I’d recommend picking up a copy of “It’s Called a Breakup Because It’s Broken.” It has a lot of good insight and helpful advice to get you through a breakup!
Post # 13
- Wedding: February 2017 - Seattle, WA
I agree with all previous posters. You have outgrown him. You can do so much better! Lying is a huge red flag for me… To be lied to on a regular basis is just not ok, even if it has stopped. Good luck!!
Post # 14
I can’t figure out why you’d want to go back. He’s living with his mom, put no effort into your relationship, holds a low-level job that stresses him to the point of needing several hours to recover, and lies constantly. Sounds like a keeper.
You say “clearly he loves me” but it sounds more like he loves having you around when he feels like it and when it’s convenient- ie not if he has to drive to see you, not if it cuts into his flirting with randoms at a bar with his friends, and only if he can keep you isolated from the rest of his life by not taking you out with his friends.
Seriously, don’t go back.
Post # 15
I don’t think you should take him back. Chances are he will revert back to his normal behaviour once things settle back down. You don’t sound like you love him all that much, it actually sounds like you resent the guy more then anything.
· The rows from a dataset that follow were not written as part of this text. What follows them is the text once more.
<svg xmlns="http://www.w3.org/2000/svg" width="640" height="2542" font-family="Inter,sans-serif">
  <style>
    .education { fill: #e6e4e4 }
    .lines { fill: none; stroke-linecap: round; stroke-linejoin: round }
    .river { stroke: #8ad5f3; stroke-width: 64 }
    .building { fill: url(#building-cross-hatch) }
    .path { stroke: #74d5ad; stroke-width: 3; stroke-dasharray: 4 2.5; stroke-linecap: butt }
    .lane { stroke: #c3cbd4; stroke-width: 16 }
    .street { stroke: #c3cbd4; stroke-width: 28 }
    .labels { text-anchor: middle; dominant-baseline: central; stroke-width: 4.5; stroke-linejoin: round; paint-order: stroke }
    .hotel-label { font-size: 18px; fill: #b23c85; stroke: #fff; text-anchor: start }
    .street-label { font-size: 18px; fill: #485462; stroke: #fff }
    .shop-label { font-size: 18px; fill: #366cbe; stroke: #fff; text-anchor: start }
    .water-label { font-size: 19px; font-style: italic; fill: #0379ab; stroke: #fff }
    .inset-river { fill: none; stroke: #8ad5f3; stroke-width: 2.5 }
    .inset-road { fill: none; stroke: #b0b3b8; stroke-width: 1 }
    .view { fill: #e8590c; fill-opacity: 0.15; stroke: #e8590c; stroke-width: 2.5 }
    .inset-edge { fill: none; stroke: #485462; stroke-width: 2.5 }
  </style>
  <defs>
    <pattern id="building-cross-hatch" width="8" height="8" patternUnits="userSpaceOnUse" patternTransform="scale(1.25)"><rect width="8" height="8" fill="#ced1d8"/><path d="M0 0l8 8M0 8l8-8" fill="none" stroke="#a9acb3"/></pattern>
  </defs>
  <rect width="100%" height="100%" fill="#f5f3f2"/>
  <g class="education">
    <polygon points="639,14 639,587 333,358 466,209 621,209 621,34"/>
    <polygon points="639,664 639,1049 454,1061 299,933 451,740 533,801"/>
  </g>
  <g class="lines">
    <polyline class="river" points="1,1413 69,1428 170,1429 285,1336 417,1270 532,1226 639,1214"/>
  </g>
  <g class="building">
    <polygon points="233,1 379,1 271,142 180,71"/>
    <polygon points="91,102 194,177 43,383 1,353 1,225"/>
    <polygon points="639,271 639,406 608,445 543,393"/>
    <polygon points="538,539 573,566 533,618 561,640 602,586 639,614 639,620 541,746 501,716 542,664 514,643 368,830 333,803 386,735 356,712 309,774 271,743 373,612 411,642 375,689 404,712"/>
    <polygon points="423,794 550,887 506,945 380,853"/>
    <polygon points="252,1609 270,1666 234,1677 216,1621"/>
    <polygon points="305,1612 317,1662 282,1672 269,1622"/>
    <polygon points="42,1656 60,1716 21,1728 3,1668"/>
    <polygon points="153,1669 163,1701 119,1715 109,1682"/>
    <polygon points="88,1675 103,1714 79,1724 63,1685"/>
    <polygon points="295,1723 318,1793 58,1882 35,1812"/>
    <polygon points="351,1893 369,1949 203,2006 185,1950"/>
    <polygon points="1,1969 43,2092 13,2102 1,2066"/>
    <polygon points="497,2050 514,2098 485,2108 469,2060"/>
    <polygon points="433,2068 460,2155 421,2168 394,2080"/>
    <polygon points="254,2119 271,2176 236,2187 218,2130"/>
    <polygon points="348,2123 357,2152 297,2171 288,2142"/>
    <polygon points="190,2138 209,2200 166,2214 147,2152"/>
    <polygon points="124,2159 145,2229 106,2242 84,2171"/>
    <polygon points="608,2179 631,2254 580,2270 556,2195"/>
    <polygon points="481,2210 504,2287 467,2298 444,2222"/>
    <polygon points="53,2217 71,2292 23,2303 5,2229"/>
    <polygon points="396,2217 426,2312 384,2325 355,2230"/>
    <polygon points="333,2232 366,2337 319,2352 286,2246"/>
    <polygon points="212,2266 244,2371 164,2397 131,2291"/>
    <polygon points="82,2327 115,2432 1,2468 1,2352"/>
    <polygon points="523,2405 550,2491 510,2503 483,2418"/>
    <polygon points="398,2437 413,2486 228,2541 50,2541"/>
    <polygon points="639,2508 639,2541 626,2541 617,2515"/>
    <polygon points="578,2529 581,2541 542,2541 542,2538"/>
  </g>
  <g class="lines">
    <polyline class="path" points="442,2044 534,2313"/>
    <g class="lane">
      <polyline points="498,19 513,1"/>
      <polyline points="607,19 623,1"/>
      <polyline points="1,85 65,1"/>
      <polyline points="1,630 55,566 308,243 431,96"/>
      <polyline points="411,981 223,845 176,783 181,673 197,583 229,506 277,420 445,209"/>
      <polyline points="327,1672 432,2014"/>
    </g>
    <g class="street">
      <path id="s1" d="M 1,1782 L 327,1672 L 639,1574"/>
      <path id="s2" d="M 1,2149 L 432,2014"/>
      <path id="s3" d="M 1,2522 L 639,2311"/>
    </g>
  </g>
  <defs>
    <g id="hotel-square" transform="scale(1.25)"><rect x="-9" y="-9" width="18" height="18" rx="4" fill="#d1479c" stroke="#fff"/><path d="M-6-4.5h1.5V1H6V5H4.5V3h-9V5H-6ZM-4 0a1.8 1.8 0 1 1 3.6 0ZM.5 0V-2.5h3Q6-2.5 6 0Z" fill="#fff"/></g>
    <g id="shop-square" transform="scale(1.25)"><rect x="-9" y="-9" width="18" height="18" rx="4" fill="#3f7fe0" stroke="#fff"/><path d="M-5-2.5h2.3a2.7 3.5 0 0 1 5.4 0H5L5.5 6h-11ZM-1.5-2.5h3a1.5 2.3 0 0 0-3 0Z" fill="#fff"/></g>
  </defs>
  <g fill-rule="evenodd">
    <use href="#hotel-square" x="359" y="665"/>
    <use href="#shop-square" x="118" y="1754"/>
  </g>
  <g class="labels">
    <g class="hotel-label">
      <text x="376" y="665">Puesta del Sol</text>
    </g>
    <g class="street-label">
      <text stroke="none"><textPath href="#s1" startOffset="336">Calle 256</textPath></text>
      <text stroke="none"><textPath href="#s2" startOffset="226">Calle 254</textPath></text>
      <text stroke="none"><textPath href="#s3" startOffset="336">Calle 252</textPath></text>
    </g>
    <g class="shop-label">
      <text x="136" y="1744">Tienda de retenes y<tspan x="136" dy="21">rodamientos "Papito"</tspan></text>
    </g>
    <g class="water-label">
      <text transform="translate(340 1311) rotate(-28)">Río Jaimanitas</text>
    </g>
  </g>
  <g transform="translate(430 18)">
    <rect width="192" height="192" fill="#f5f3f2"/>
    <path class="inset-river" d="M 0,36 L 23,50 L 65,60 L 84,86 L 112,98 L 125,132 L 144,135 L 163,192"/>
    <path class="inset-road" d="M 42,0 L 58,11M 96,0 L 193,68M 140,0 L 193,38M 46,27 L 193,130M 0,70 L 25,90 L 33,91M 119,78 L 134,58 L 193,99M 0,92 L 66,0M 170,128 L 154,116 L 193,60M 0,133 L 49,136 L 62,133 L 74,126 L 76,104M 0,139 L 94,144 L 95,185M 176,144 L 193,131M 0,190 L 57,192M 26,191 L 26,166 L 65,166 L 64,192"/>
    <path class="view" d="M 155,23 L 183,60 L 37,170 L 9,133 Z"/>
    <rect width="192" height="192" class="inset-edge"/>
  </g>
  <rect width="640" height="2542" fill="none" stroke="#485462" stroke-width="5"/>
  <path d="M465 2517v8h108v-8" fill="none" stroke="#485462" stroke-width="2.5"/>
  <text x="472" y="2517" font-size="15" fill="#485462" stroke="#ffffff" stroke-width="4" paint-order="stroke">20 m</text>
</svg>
You should continue focusing on yourself, you will meet the right man someday, I just don’t think this is the right man.
Post # 16
NO NO NO NO
Ugh, if i were to have married my “first love”…well…I know we would be divorced or I would be hating my life! Just because he is your first love is NO reason to stay with him! That guy sounds like a jerk and he has a lot of growing up to do.
You don’t deserve someone that treats you like that and hopefully someday you will see that. Cut him out and never speak to him again.